L’émigration par contre est un mouvement de déplacement souvent à titre temporaire, ou tout au moins ce que l’on peut penser, et pour des raisons plus économique que d’installation. Dans la plupart du temps l’émigration renferme un projet de retour au pays. Cet aspect de l’émigration interdit de manière indirecte et souvent insidieuse la rupture du lien avec la famille et le pays, car elle ne repose que sur une intention de récolter un capital financier pour le réinvestir dans un projet au pays. Ainsi le retour et le réinstallation deviennent le seul projet qui vaut d’être vécu et pour lequel des sacrifices doivent être consentis de part et d’autre. La famille restée au pays, oblige le candidat à l’émigration à se tenir dans une situation d’entre deux et l’empêcher indirectement d’oublier le projet du retour.
Après un temps de solitude, de séparation et de vie de père célibataire, certains décident de faire venir femmes et enfants, question de rompre cette solitude qui commence à peser et de retrouver une sorte de vie de famille.

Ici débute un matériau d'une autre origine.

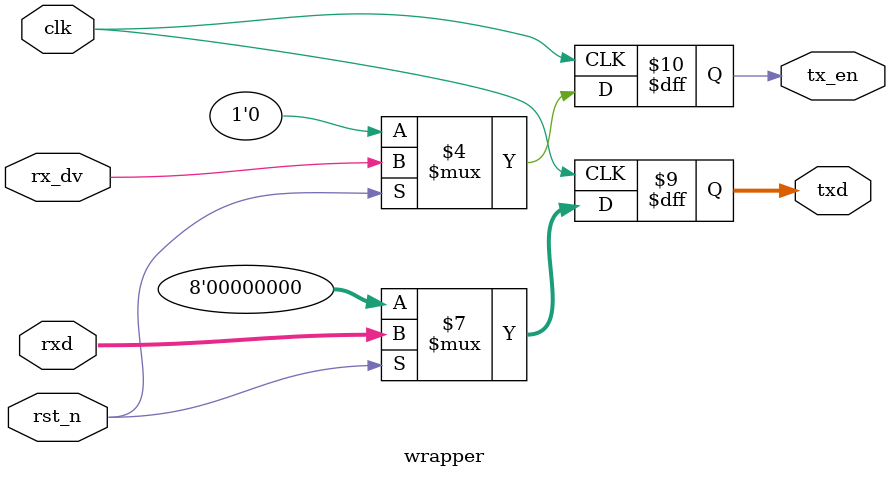
<source format=v>
module wrapper(
    input clk,
    input rst_n,
    input [7:0] rxd,
    input rx_dv,
    output reg[7:0] txd,
    output reg tx_en
    );

    
    

    always @(posedge clk) begin
        if(!rst_n) begin
            txd <= 8'h0;
            tx_en <= 1'b0;
        end 
        else begin
            txd <= rxd;
            tx_en <= rx_dv;
        end 
    end 

endmodule

</source>
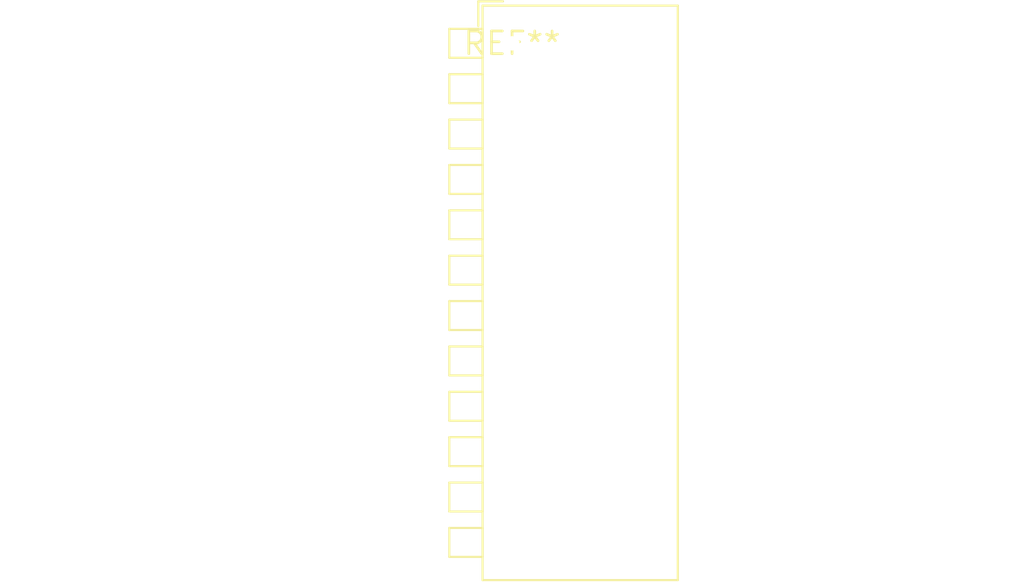
<source format=kicad_pcb>
(kicad_pcb (version 20240108) (generator pcbnew)

  (general
    (thickness 1.6)
  )

  (paper "A4")
  (layers
    (0 "F.Cu" signal)
    (31 "B.Cu" signal)
    (32 "B.Adhes" user "B.Adhesive")
    (33 "F.Adhes" user "F.Adhesive")
    (34 "B.Paste" user)
    (35 "F.Paste" user)
    (36 "B.SilkS" user "B.Silkscreen")
    (37 "F.SilkS" user "F.Silkscreen")
    (38 "B.Mask" user)
    (39 "F.Mask" user)
    (40 "Dwgs.User" user "User.Drawings")
    (41 "Cmts.User" user "User.Comments")
    (42 "Eco1.User" user "User.Eco1")
    (43 "Eco2.User" user "User.Eco2")
    (44 "Edge.Cuts" user)
    (45 "Margin" user)
    (46 "B.CrtYd" user "B.Courtyard")
    (47 "F.CrtYd" user "F.Courtyard")
    (48 "B.Fab" user)
    (49 "F.Fab" user)
    (50 "User.1" user)
    (51 "User.2" user)
    (52 "User.3" user)
    (53 "User.4" user)
    (54 "User.5" user)
    (55 "User.6" user)
    (56 "User.7" user)
    (57 "User.8" user)
    (58 "User.9" user)
  )

  (setup
    (pad_to_mask_clearance 0)
    (pcbplotparams
      (layerselection 0x00010fc_ffffffff)
      (plot_on_all_layers_selection 0x0000000_00000000)
      (disableapertmacros false)
      (usegerberextensions false)
      (usegerberattributes false)
      (usegerberadvancedattributes false)
      (creategerberjobfile false)
      (dashed_line_dash_ratio 12.000000)
      (dashed_line_gap_ratio 3.000000)
      (svgprecision 4)
      (plotframeref false)
      (viasonmask false)
      (mode 1)
      (useauxorigin false)
      (hpglpennumber 1)
      (hpglpenspeed 20)
      (hpglpendiameter 15.000000)
      (dxfpolygonmode false)
      (dxfimperialunits false)
      (dxfusepcbnewfont false)
      (psnegative false)
      (psa4output false)
      (plotreference false)
      (plotvalue false)
      (plotinvisibletext false)
      (sketchpadsonfab false)
      (subtractmaskfromsilk false)
      (outputformat 1)
      (mirror false)
      (drillshape 1)
      (scaleselection 1)
      (outputdirectory "")
    )
  )

  (net 0 "")

  (footprint "SW_DIP_SPSTx12_Piano_10.8x32.04mm_W7.62mm_P2.54mm" (layer "F.Cu") (at 0 0))

)

</source>
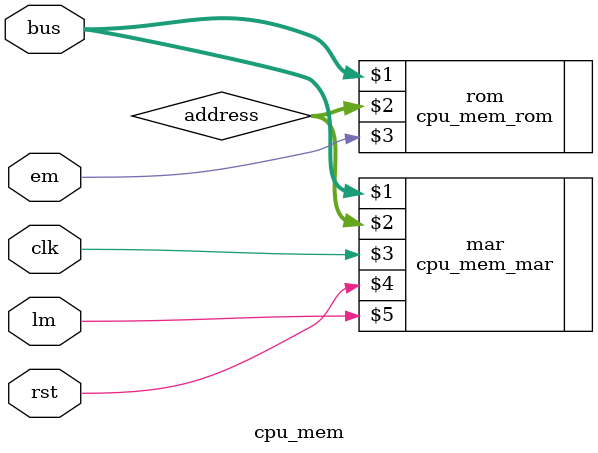
<source format=v>
module cpu_mem(bus, clk, rst, lm, em);
input clk, rst, lm, em;
inout [7:0] bus;


wire [3:0] address;

cpu_mem_mar mar(bus, address, clk, rst, lm);
cpu_mem_rom rom(bus, address, em);

endmodule
</source>
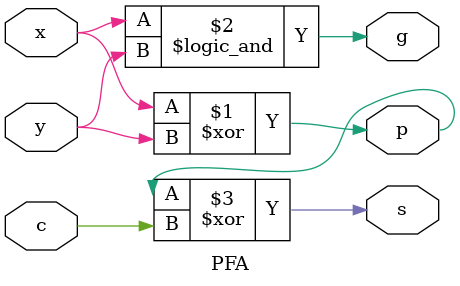
<source format=v>
module PFA
(
	/*input*/
	input wire c,
	input wire x,
	input wire y,
	/*output*/
	output wire p,
	output wire g,
	output wire s
);
	assign p = x ^ y; 
	assign g = x && y;
	assign s = p ^ c;

endmodule
</source>
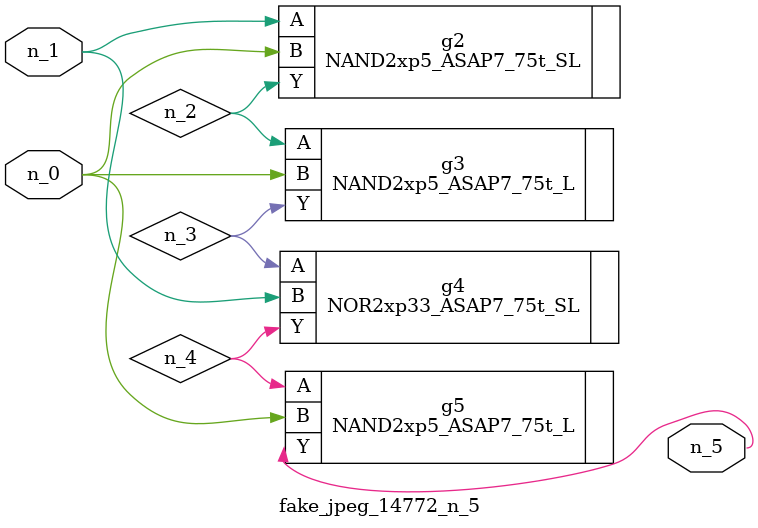
<source format=v>
module fake_jpeg_14772_n_5 (n_0, n_1, n_5);

input n_0;
input n_1;

output n_5;

wire n_3;
wire n_2;
wire n_4;

NAND2xp5_ASAP7_75t_SL g2 ( 
.A(n_1),
.B(n_0),
.Y(n_2)
);

NAND2xp5_ASAP7_75t_L g3 ( 
.A(n_2),
.B(n_0),
.Y(n_3)
);

NOR2xp33_ASAP7_75t_SL g4 ( 
.A(n_3),
.B(n_1),
.Y(n_4)
);

NAND2xp5_ASAP7_75t_L g5 ( 
.A(n_4),
.B(n_0),
.Y(n_5)
);


endmodule
</source>
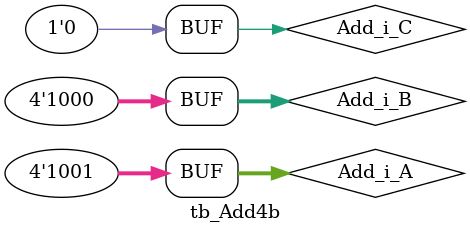
<source format=v>
module tb_Add4b;
reg [3:0] Add_i_A;
reg [3:0] Add_i_B;
reg       Add_i_C;
wire [3:0] Add_o_S;
wire       Add_o_C;

Add4b U0(Add_i_A,Add_i_B,Add_o_S,Add_o_C);

initial begin
	    Add_i_C = 0;
	    Add_i_A = 4'b1010; 
	    Add_i_B = 4'b1100; 
	    #10 Add_i_A = 5; Add_i_B = 7;
	    #10 Add_i_A = 9; Add_i_B = 8;
end	    
	
endmodule
</source>
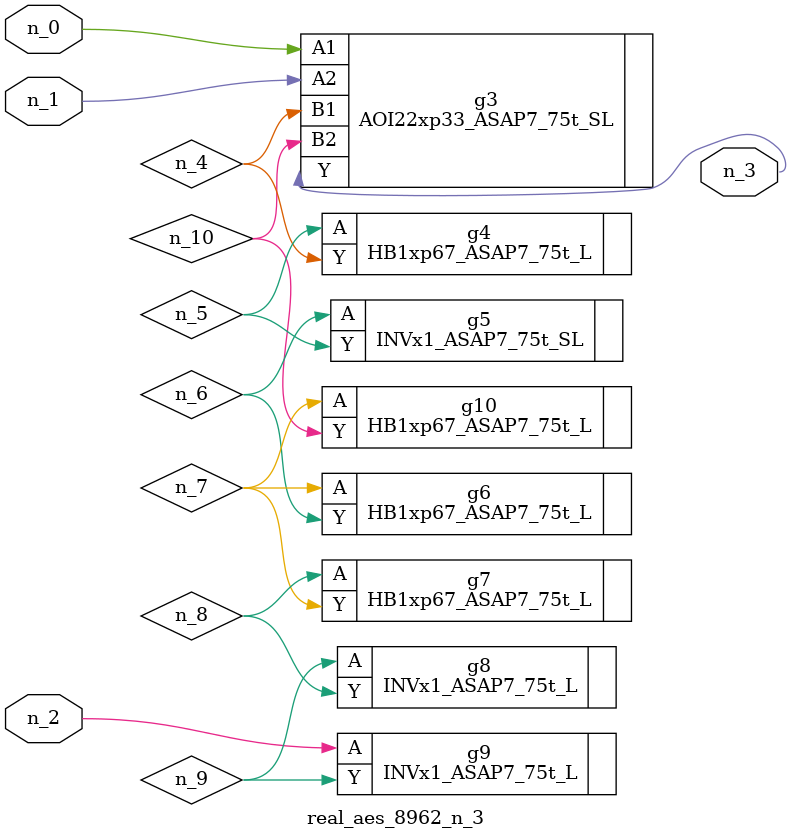
<source format=v>
module real_aes_8962_n_3 (n_0, n_2, n_1, n_3);
input n_0;
input n_2;
input n_1;
output n_3;
wire n_4;
wire n_5;
wire n_7;
wire n_8;
wire n_6;
wire n_9;
wire n_10;
AOI22xp33_ASAP7_75t_SL g3 ( .A1(n_0), .A2(n_1), .B1(n_4), .B2(n_10), .Y(n_3) );
INVx1_ASAP7_75t_L g9 ( .A(n_2), .Y(n_9) );
HB1xp67_ASAP7_75t_L g4 ( .A(n_5), .Y(n_4) );
INVx1_ASAP7_75t_SL g5 ( .A(n_6), .Y(n_5) );
HB1xp67_ASAP7_75t_L g6 ( .A(n_7), .Y(n_6) );
HB1xp67_ASAP7_75t_L g10 ( .A(n_7), .Y(n_10) );
HB1xp67_ASAP7_75t_L g7 ( .A(n_8), .Y(n_7) );
INVx1_ASAP7_75t_L g8 ( .A(n_9), .Y(n_8) );
endmodule
</source>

Toutefois la vie de famille dans le pays d’accueil ne ressemble en rien à la vie de famille au pays. dans le pays d’accueil les familles ont tendance a se replier sur elles mémés et organisent leur vie en vase clos, entretenant ainsi une distance entre elles et le reste de la société. Elles empêchent ainsi les enfants d’avoir des amis et de se projeter dans la pays d’accueil et de s’investir dans une vie scolaire laborieuse, ils sont maintenus dans une logique de retour et grandissent dans une société qui leur demeure étrangère et développent leur appartenance a une identité dont les rudiments leur sont transmis par les parents. La logique du retour au pays et la réintégration de la société d »origine des parents , interdit par ricochet aux enfants de construire des projets de vie dans le pays de résidence et abandonnent très vite l’idée de construire une vie commune avec leurs camarades de classe, ou leurs copains de quartier. Ils s’interdisent instinctivement l’idée même de s’identifier au pays de résidence , ou la majorité, pour ne pas dire la totalité d’entre eux ont vu le jour.